== Exercise instructions ==
The answer must consist of every line below containing "size".

□ □ □

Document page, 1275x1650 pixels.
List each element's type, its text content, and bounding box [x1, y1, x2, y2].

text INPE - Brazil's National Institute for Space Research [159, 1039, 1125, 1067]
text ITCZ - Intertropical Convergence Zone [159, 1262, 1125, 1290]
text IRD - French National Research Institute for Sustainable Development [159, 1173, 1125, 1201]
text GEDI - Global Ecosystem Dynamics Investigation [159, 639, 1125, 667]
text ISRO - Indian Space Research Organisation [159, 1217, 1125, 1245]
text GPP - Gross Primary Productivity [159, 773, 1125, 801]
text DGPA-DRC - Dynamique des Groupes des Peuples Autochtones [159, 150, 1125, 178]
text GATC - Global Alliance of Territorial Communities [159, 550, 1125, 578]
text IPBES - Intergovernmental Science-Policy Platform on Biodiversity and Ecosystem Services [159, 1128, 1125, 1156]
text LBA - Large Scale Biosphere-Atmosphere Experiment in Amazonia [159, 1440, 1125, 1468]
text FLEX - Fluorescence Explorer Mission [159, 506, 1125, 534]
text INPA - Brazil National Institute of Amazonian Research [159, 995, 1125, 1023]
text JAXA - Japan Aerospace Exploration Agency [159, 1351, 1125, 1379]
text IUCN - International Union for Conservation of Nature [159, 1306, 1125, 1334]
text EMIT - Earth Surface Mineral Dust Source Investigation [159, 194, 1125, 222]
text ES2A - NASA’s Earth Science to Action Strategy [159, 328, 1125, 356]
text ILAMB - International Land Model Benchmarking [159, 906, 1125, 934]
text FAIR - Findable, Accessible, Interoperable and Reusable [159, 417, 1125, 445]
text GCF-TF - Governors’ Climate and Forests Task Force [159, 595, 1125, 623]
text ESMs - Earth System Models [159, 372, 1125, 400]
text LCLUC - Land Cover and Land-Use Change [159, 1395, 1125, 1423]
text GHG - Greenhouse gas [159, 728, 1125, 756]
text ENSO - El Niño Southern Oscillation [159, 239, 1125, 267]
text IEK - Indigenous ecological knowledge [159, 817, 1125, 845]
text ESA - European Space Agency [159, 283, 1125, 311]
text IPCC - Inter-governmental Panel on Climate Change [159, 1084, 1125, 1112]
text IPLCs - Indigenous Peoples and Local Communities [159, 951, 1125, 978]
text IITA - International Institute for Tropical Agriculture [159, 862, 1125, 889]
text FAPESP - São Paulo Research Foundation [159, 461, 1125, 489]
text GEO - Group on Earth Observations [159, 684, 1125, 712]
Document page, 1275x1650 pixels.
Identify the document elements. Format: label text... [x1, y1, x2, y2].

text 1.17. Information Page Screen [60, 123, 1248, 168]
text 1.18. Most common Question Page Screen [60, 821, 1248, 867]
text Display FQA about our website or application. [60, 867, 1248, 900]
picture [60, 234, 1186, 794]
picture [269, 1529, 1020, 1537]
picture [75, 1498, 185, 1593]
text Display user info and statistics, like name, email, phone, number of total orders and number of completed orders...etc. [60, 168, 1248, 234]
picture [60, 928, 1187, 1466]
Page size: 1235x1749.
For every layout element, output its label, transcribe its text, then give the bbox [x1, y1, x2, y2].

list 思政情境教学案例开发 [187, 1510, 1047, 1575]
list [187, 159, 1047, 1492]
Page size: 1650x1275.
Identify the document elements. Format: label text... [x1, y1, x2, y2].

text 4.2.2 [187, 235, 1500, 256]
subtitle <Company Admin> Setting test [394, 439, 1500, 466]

□ □ □

== Your response ==
Page size: 1235x1749.
Page size: 1650x1275.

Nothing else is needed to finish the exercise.